2. What's the average distance between the variants and their nearest exons? (Hint: check out the closest method, you will also need the gff file `Homo_sapiens.GRCh37.87.chromosome.22.gff3.gz`)

**Clarification**: the original gff file we provided has inconsistent naming convention with the bed file of variants (the first column was '22' instead of 'chr22'), which will cause errors for bedtools.

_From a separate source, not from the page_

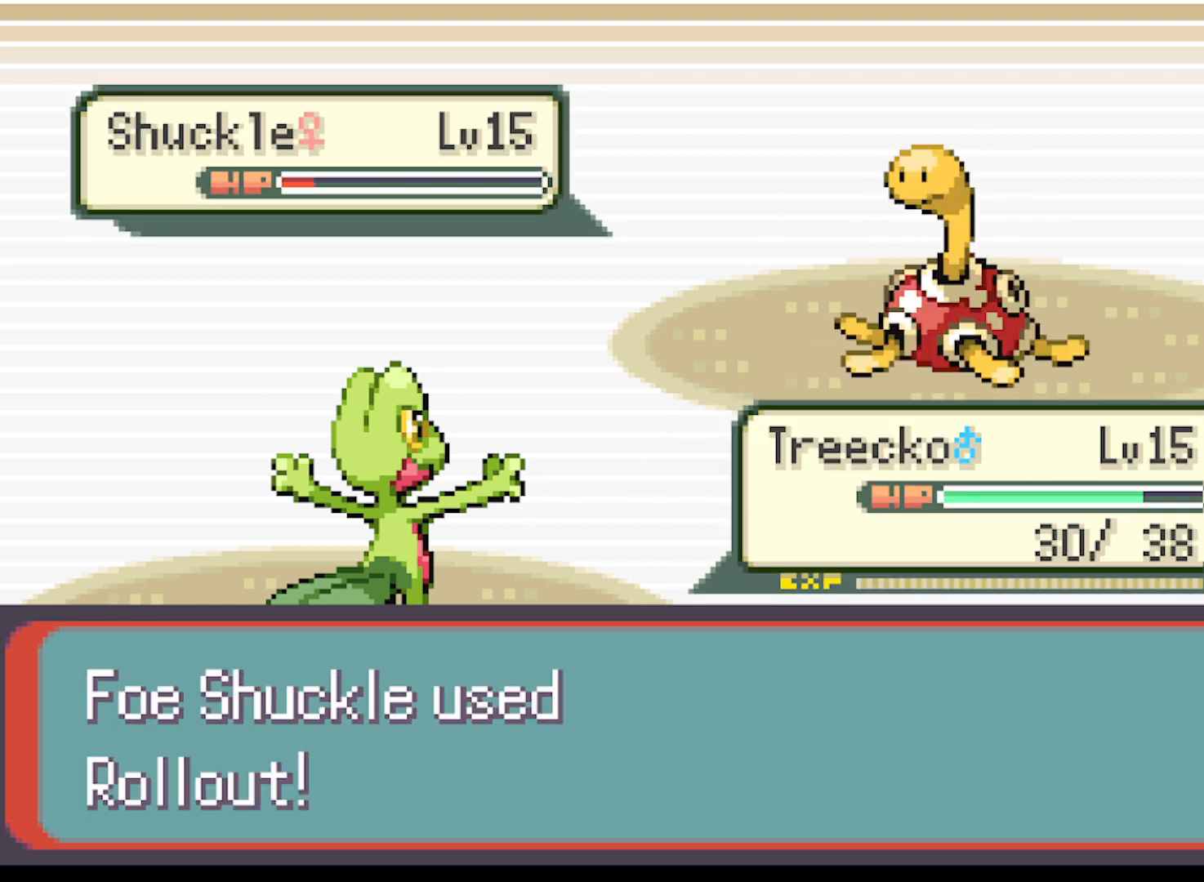
{"buttons": [], "left_stick": "center", "events": [[125, "B", "up"]]}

The gff3 file has been updated, make sure you are using the latest version and sorry for the confusion.

In [7]:
genes = BedTool('data/Homo_sapiens.GRCh37.87.chromosome.22.gff3.gz')
exons = genes.filter(lambda x: x[2] == 'exon') #we only need annotations of exons

closest_exons = variants.closest(exons, d=True) #set d=True to output the distance

distances = []
for exon in closest_exons:
    distances.append(int(exon[-1]))  #the last column is the distance between variant and the closest exon 

average_distance = sum(distances)/len(distances)
print (average_distance)

1730.096256684492


---
## UCSC Genome Browser
Now let's pick the variant within DHS and in enhancer state: chr22:36861319-36861320, we can explore more genomic features around this variant through UCSC genome browser. You can find some helpful screenshots under `figures/UCSC_genome_browser.pdf`.
1. Go to https://genome.ucsc.edu/, choose Human GRCh37/hg19 build.
* Search for the varaint chr22:36861319-36861320.
* Explore information from different tracks, for examples:
  * ENCODE Regulation -> What are the ChIP-seq peaks around this variant?
  * Conservation -> What does the conservation score imply?